Que ces ex-stagiaires soient des jeunes hommes plutôt que des jeunes filles ne change à peu près rien à l’affaire non plus, sinon que cela illustre une fois de plus le danger pour l’équilibre mental qu’il y a à ne pas s’assumer: Foley n’était pas « ouvertement » gay, c’était seulement de notoriété publique. Voilà qui contraste, par exemple, avec le président de la Chambre basse du Parlement fédéral helvétique, Claude Janiak…
COMPLEMENT DE 23H: Comme souvent dès qu’il est question d’affaire de moeurs, le vocabulaire tend à déraper pour suggérer davantage que ce qu’il y a à dire. Ce n’est pas à une mais à deux reprises que Le Monde parle de « jeunes garçons » (une expression qu’on devrait réserver à des gamins de moins de 10-12 ans en culotte courte) à propos de jeunes hommes de 16 à 18 ans, sexuellement majeurs même si ce ne sont pas encore de « jeunes adultes ». De la même manière, le mot « fillette » ne vient plus guère sous la plume des journalistes qu’à propos de victimes pré-adolescentes ou adolescentes…

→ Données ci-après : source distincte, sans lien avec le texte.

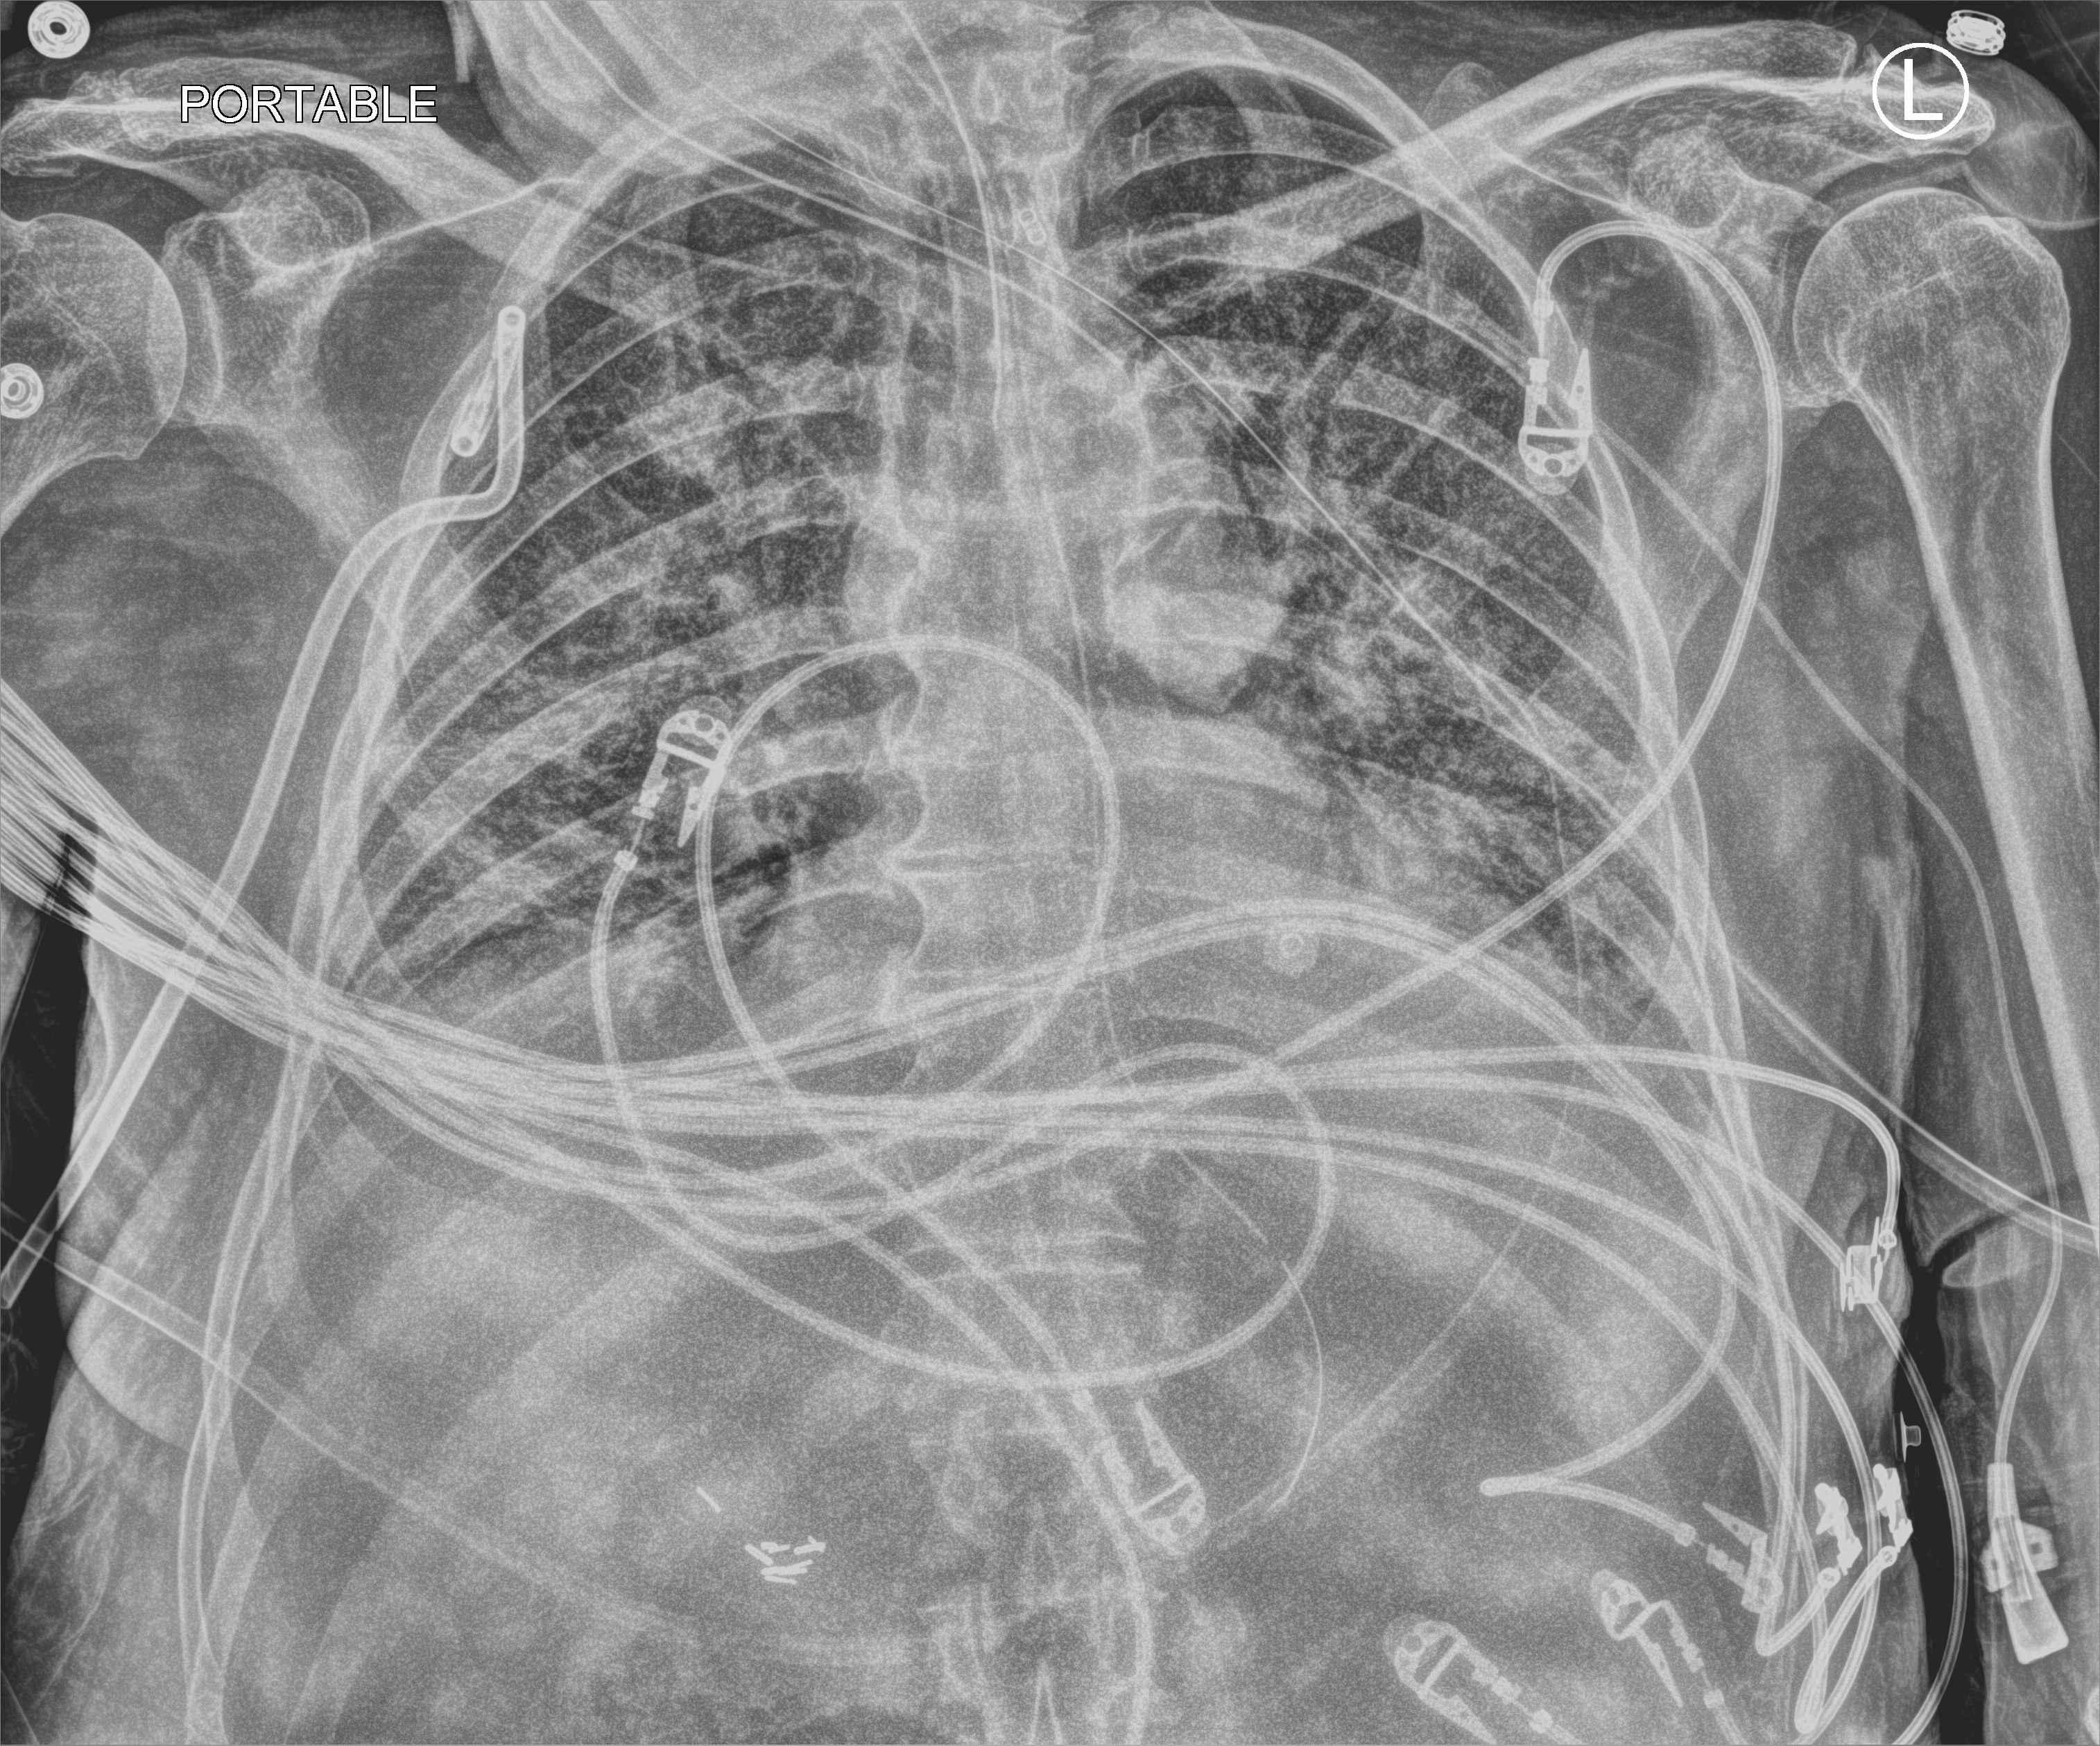
Bedside chest radiograph (computed radiography); anteroposterior (AP) projection. Male patient hospitalised with COVID-19, age 75–90 years.
Admission-level facts for this patient (not findings on this image; timing relative to this image not recorded):
- admitted to intensive care during this hospital stay: yes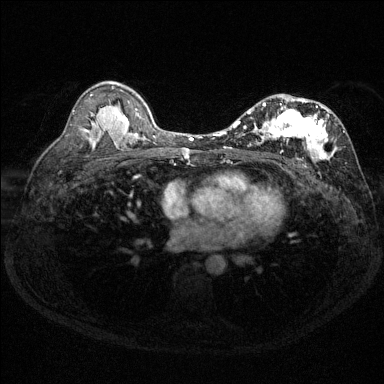
Breast MRI (dynamic contrast-enhanced), one axial slice; position 83 of 144 along the scan axis; dynamic contrast-enhanced series, time point 2 of 6 at this slice position (early post-contrast); 1.5 T; TE 1.7 ms, TR 4.6 ms; 1.2 mm slice thickness; 384 × 384 image matrix. Female patient.
Structures marked on this image (semi-automatic segmentation, software-assisted and operator-edited):
- enhancing-tissue mask used for the functional tumour volume (all voxels passing the contrast-enhancement thresholds inside the analysis volume; usually the tumour): bounding box <230,98,345,163> (left, top, right, bottom; pixels)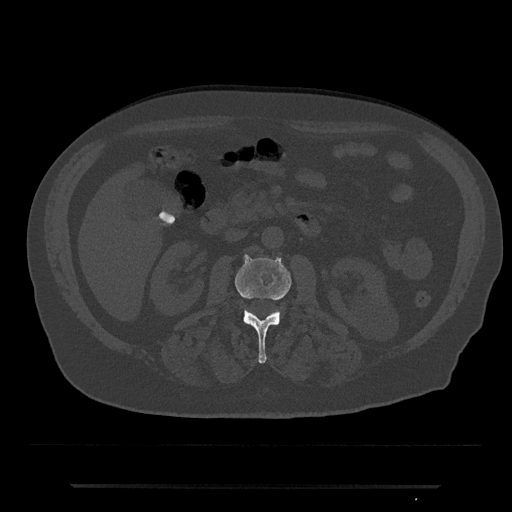
CT including the spine, one axial slice; position 461 of 797 along the scan axis; reconstruction kernel Br40s/3; bone window (W 1800 / L 400 HU); 0.5 mm slice thickness; 512 × 512 image matrix, field of view 434 × 434 mm. Patient: male, 80 years. Case-level facts recorded for this patient, not image findings: primary cancer: prostate.
Outlined on this slice (semi-automatically segmented with operator editing):
- L2 vertebra: bounding box <235,254,292,363> (left, top, right, bottom; pixels)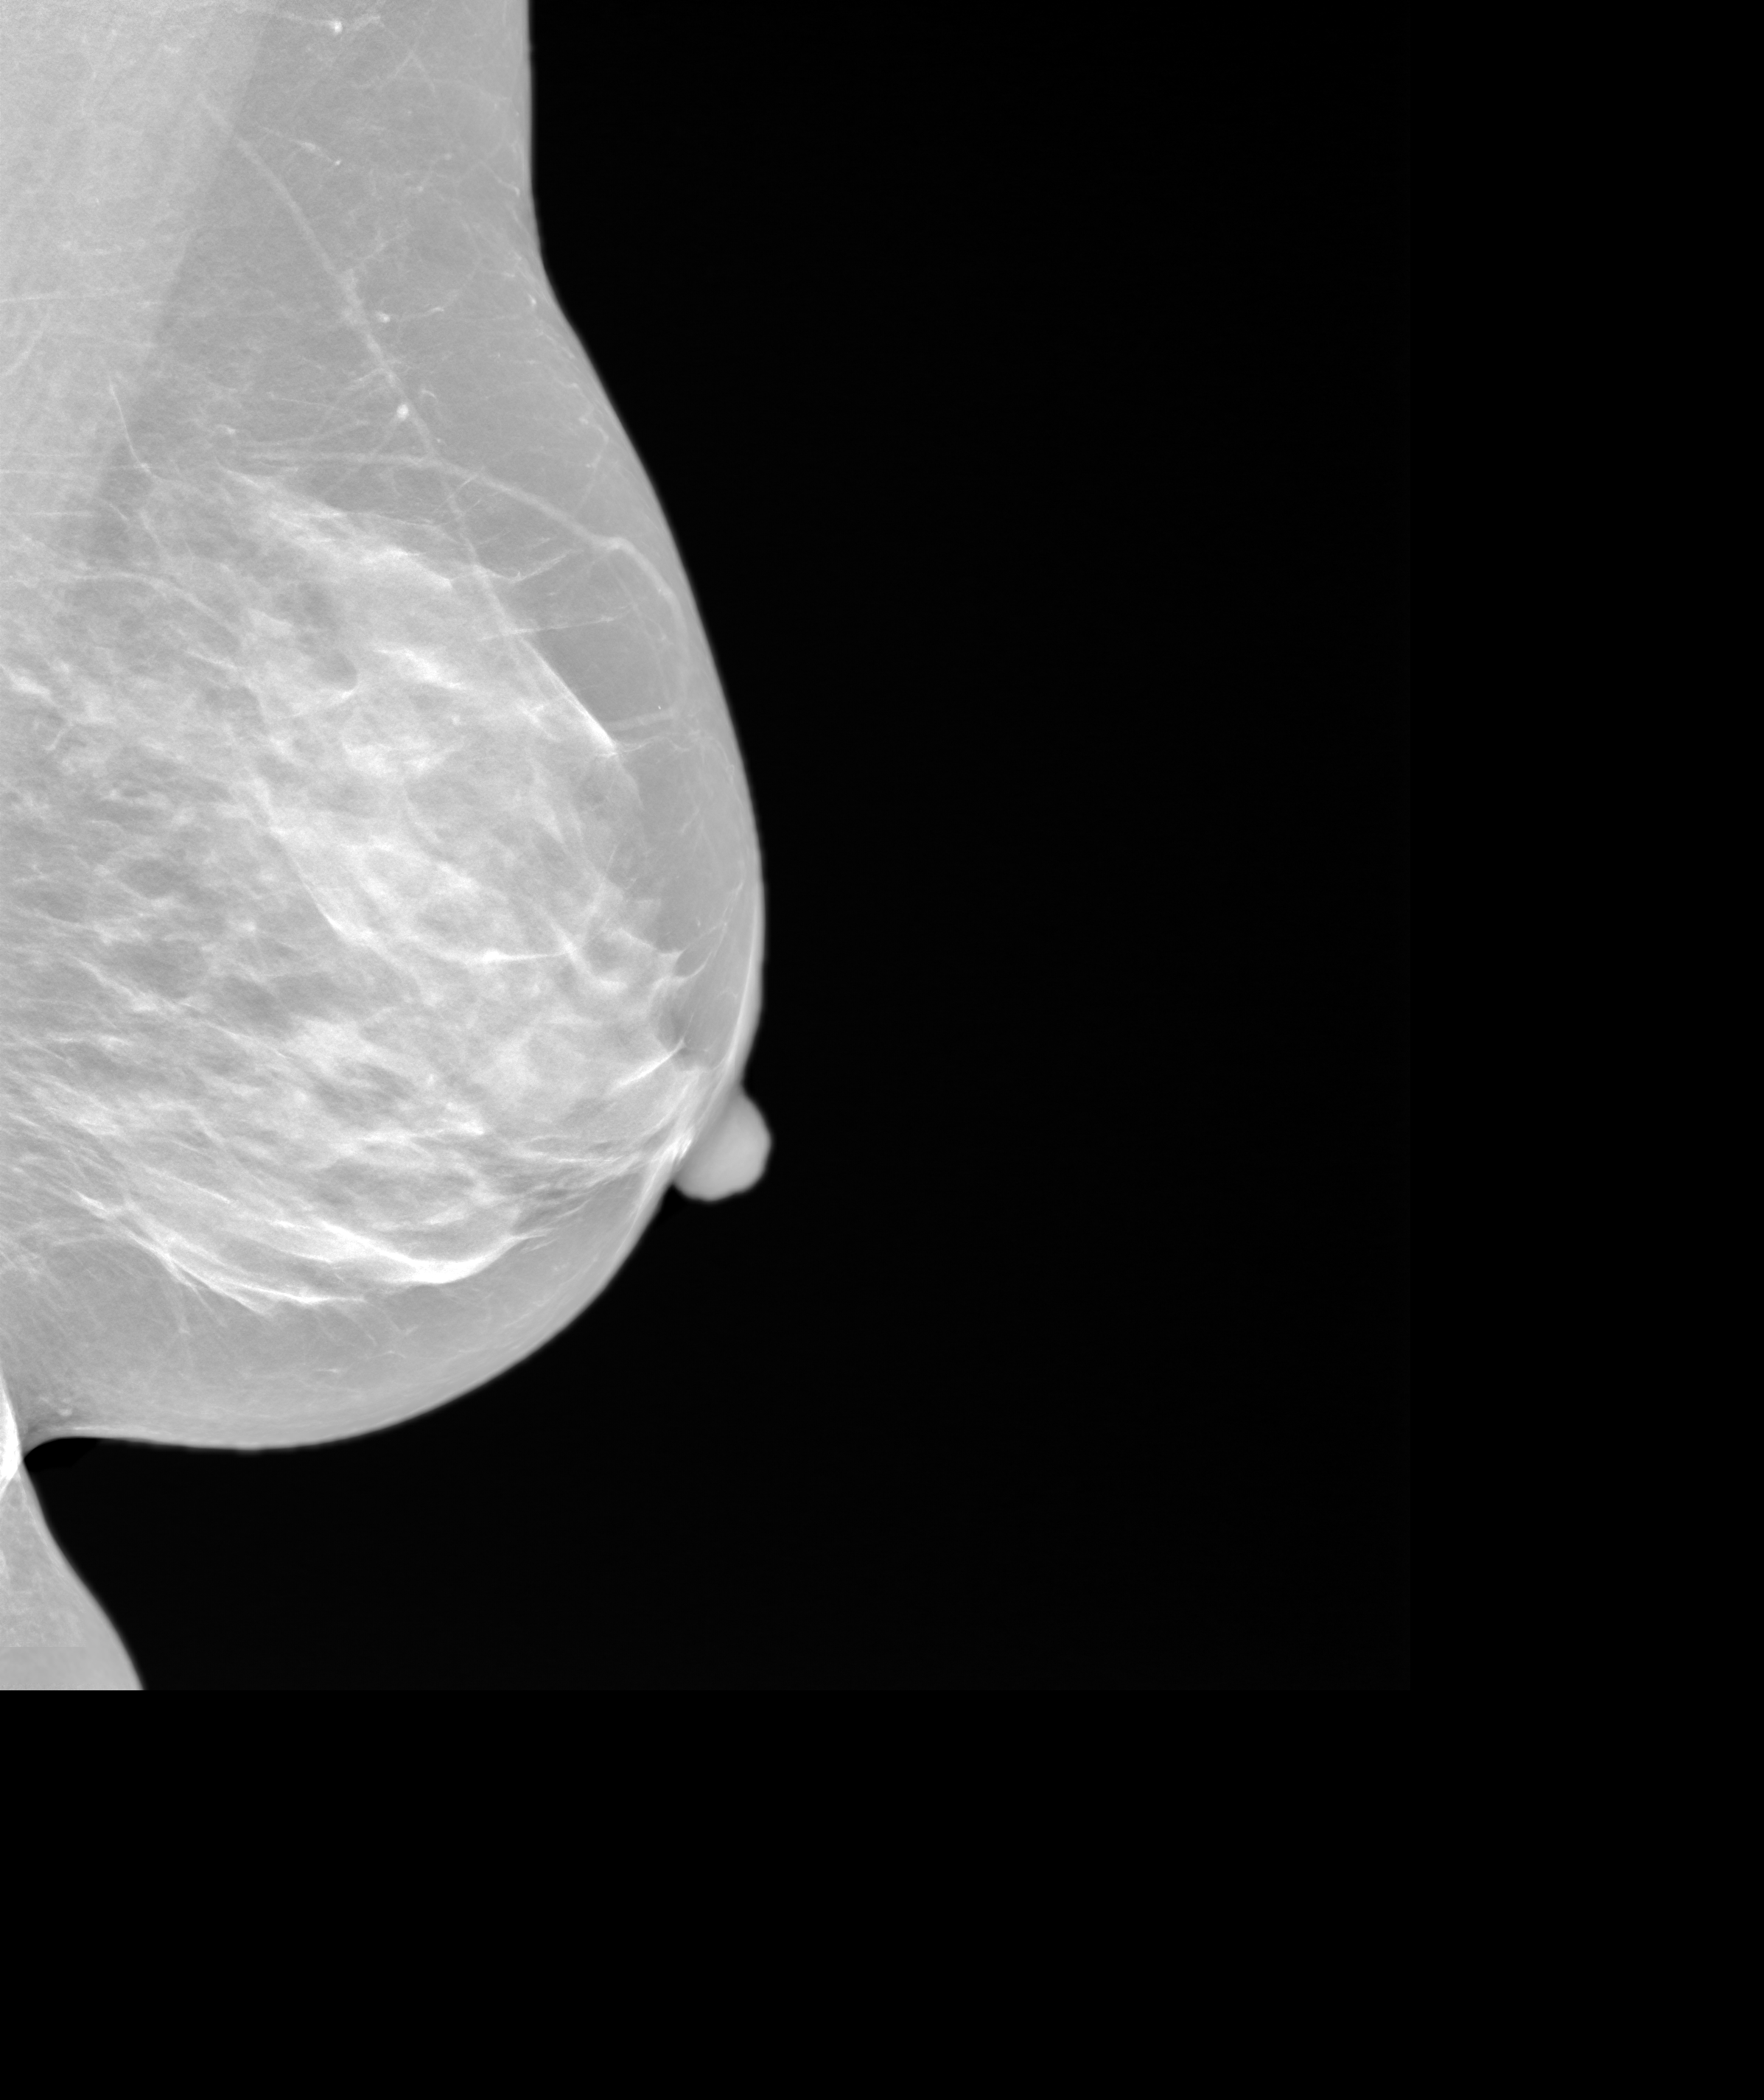
Annual screening mammography examination, system: SenoIris_1SP2(440). Patient aged 68 years (female).
Image type: synthesized 2-D view from tomosynthesis. Breast: left. Projection: medio-lateral oblique projection.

COMPLEMENT D’ALEX DEPRAZ LE 05.10 à 13h56: A mettre en parallèle avec l’affaire « Sophie13″…
Petit rappel des faits: une adolescente suisse chatte avec une interlocutrice de son âge dont le pseudo est « Sophie13 » (13 pour le département des Bouches-du-Rhône). Après plusieurs mois de dialogue, une conversation via webcam permet à l’ado de découvrir que « Sophie13 » est en réalité un homme d’une cinquantaine d’années. Le contact se poursuit. L’adolescente vit dans un contexte familial perturbé (rumeur de mariage forcé la concernant). Elle part rejoindre son amour du net dans la région de Marseille. Le quinquagénaire accueille l’adolescente, y compris dans son lit, la présente à sa famille. Personne n’a de doute sur son âge: l’ado a juste moins de 15 ans mais de toute évidence elle passe pour plus âgée. La police finit par la retrouver. Depuis, l’homme est en prison et l’ado refuse de retourner vivre au domicile familial.
Reste la manière dont la presse traite cette banale histoire d’amour adolescente: le quinquagénaire est traité comme un « pédophile » alors qu’il n’a aucun antécédent et que la fille est pubère. On qualifie les actes d’ « abus » alors même qu’il n’y a aucun indice d’usage de la contrainte. Et bien sûr on dénonce la « perversité » du net (cette couverture de L’llustré) alors même que via webcam l’adolescente savait parfaitement à qui elle avait affaire et a rejoint l’individu en connaissance de cause après de longues discussions!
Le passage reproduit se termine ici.